"The changes certainly will help."

Brad Klein returns to Erin Hills--the course he originally dubbed "Errant Hills" and a comment that Golf Digest's Ron Whitten countered was payback for a lousy Wintonbury Hills review--and doesn't sound any more enthusiastic about what he sees in the fall reworking that the course hopes will usher in a U.S. Open bid.

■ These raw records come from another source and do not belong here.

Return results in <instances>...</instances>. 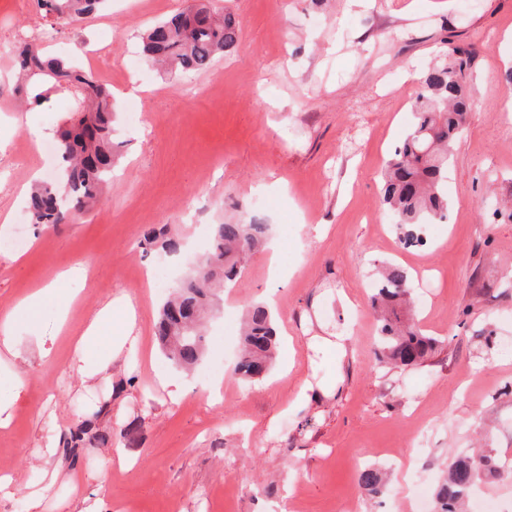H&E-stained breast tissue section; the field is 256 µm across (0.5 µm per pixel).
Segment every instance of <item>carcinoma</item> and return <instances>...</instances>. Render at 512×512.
<instances>
[{
  "mask_svg": "<svg viewBox=\"0 0 512 512\" xmlns=\"http://www.w3.org/2000/svg\"><path fill=\"white\" fill-rule=\"evenodd\" d=\"M56 23L82 21L104 0H37ZM239 26L230 13H219L211 0H195L187 10L155 24L142 36L143 54L176 78L209 69L216 58L233 50ZM15 91L27 103L41 105L53 91H68L76 107L58 125L59 156L56 179L36 185L27 202L30 223L57 226L75 213L104 204L103 191L118 156L115 142L112 91L92 73L65 60L45 55L42 45L24 42L16 50ZM471 55L452 49L450 61L427 64L412 102L414 121L387 163L381 179V205L406 245L423 244L420 228L448 218V164L453 146L464 131L472 107L467 84ZM272 225L256 213L237 221L210 225V246L195 269L174 285L172 298L158 311L156 333L165 357L178 367L192 368L204 357L206 337L198 329L203 311L213 307L212 290L233 282L250 255L262 246ZM142 245L166 258L181 253L182 239L154 228ZM415 282L399 265L385 263L379 271L371 308L377 314L380 364L408 367L422 363L436 348L437 339L425 334L409 317ZM278 348L273 313L263 304L248 306L242 328L241 354L235 373L245 381L264 377ZM102 405L60 439L65 452L87 443L105 442L109 435L97 425ZM503 465L491 448L463 453L448 464L435 493L436 512H463L475 487L501 475ZM360 488L382 493L384 476L377 467L358 471Z\"/></svg>",
  "mask_w": 512,
  "mask_h": 512,
  "instance_id": "1",
  "label": "carcinoma"
}]
</instances>
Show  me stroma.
<instances>
[{
    "mask_svg": "<svg viewBox=\"0 0 512 512\" xmlns=\"http://www.w3.org/2000/svg\"><path fill=\"white\" fill-rule=\"evenodd\" d=\"M191 2L112 0L56 27L36 0H0L7 53L39 27L48 53L67 44L85 70L111 80L122 144L103 208L34 229L24 198L34 180L53 178L40 148L75 100L57 92L20 106L12 71L0 70V240L25 244L0 250V314L61 271L88 270L70 329L59 328L53 297L37 326L17 322L20 356L0 360V381L16 392L0 428V475L16 490L0 512H35L29 492L53 470L58 480L36 512H81L88 502L100 512H393L397 498L409 512L418 483L465 449L488 443L512 463V354L503 347L512 338V114L500 109L512 100V0H477L469 11L460 0H221L239 20L235 50L173 80L147 61L139 36ZM106 36L110 56L91 60ZM452 47L471 54L475 104L448 171L450 216L407 248L381 209L380 174L412 124L420 71ZM22 136L35 151L20 167L12 157ZM246 206L275 232L204 320L207 359H224V394L212 404L197 373L159 347L156 257L139 241L151 225L186 238L189 257L169 264L177 276L202 255L205 228ZM272 253L289 257L277 279ZM384 260L419 280L417 318L438 341L414 367L375 365L369 286ZM122 291L137 308L140 353L94 382L72 364L76 333ZM255 302L274 307L281 349L267 376L247 382L233 365L243 309ZM37 338L49 358L34 353ZM167 380L182 386L180 398ZM104 402L98 425L110 444L73 459L58 452ZM368 464L387 471L380 495L357 485Z\"/></svg>",
    "mask_w": 512,
    "mask_h": 512,
    "instance_id": "stroma-1",
    "label": "stroma"
}]
</instances>
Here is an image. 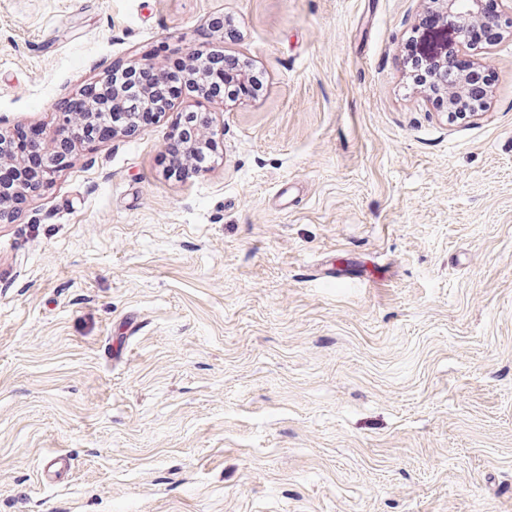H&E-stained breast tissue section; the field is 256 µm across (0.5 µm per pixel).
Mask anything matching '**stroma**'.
Wrapping results in <instances>:
<instances>
[{"label": "stroma", "mask_w": 512, "mask_h": 512, "mask_svg": "<svg viewBox=\"0 0 512 512\" xmlns=\"http://www.w3.org/2000/svg\"><path fill=\"white\" fill-rule=\"evenodd\" d=\"M425 7L0 0L5 135L164 45L264 78L76 149L0 222V512H512V34L452 122L401 58ZM187 112L223 146L176 177ZM184 127L183 121L177 137L167 143L164 150L165 159L168 161L169 166L176 170L181 169L187 160L185 155V143L187 140L185 139V135H183L185 132L183 131ZM69 471L68 458L62 454L49 455L41 469V477L47 482H57L63 479Z\"/></svg>", "instance_id": "obj_1"}]
</instances>
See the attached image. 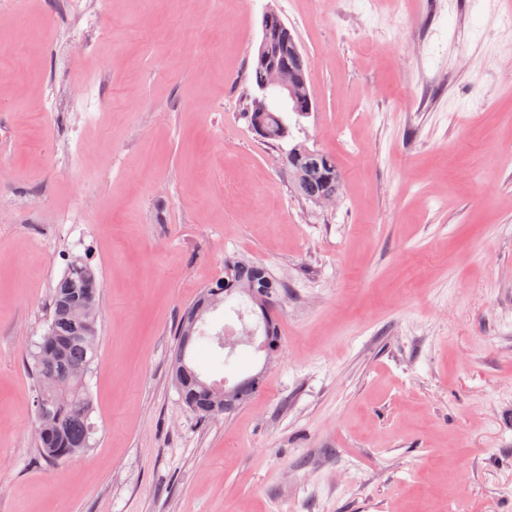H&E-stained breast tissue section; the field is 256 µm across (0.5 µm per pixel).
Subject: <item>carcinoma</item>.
Segmentation results:
<instances>
[{
  "label": "carcinoma",
  "instance_id": "obj_1",
  "mask_svg": "<svg viewBox=\"0 0 512 512\" xmlns=\"http://www.w3.org/2000/svg\"><path fill=\"white\" fill-rule=\"evenodd\" d=\"M262 28L267 41L285 44L288 27L278 15L264 17ZM296 106H313L308 86L297 90V96L284 111L250 112V124H255L259 116L268 131L267 140H285L292 136L286 113H293L298 119L308 116L304 111L294 112ZM287 162L294 190L306 200L315 203L339 191L341 175L332 155L299 142L288 150ZM285 288L266 266L245 257L228 256L224 259V275L205 286L183 310L176 327L171 375L182 402L192 414L205 420L231 413L250 400L263 381L253 375L242 378L222 398L205 389L206 379L191 359L195 347L216 342V335L203 328L205 316L231 300L249 301L263 312L272 307ZM100 294L96 272L88 259L72 257L52 289L45 332L30 352L38 449L40 456L50 462L78 457L94 440L96 428L91 421L93 403L87 377L98 351ZM208 386L220 388L222 382L214 380Z\"/></svg>",
  "mask_w": 512,
  "mask_h": 512
}]
</instances>
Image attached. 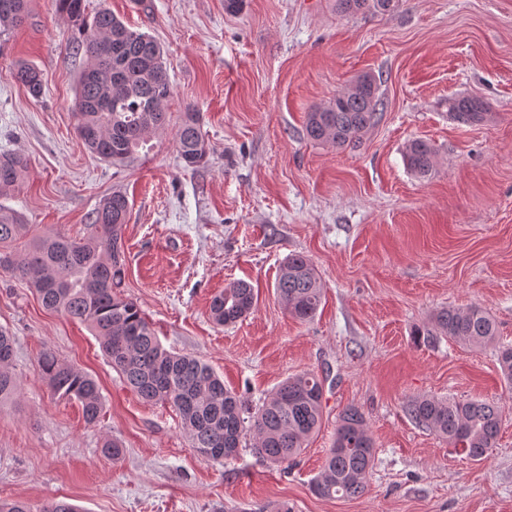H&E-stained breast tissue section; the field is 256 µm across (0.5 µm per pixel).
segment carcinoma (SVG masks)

And Open there makes complete sense when you can bypass a proven cash cow and weather wonder like Torrey Pines in 2017 and head straight to the middle of no where in Wisconsin! Don't worry scribblers, there's a Marriott just 45 minutes away...more points and you'll love the highway billboards.

Klein writes:

But for a golf course that touts a links sensibility, there’s actually little integration at Erin Hills between approach shots and contours into and around greens. Every recovery shot from around and behind putting surfaces is a lobbed shot, not a bump and run. And there are so many holes where the natural slopes leading into the green deflect the ball away from the putting surface rather than allowing you to feed the ball in. The contours might all be entirely natural, but they defy thoughtful shotmaking and end up requiring an aerial brand of golf in which everything is simply flown to the target. As for the bunkers, there’s nothing natural about any of their shapes; they are scraped out in such contrived, undersized pockets that they make you feel as if you’ve been lowered into jagged tea cups.
The changes certainly will help. A postage-stamp style, domed green on the short par-4 second hole will be expanded by 50 percent. The wild Biarritz green on the long par-5 10th hole will be flattened front and back so that it will be far more pin-able and playable. A ridge in the 15th green also will be modified. Awkward deflection slopes on the first and 17th fairways will be softened, making both far more receptive.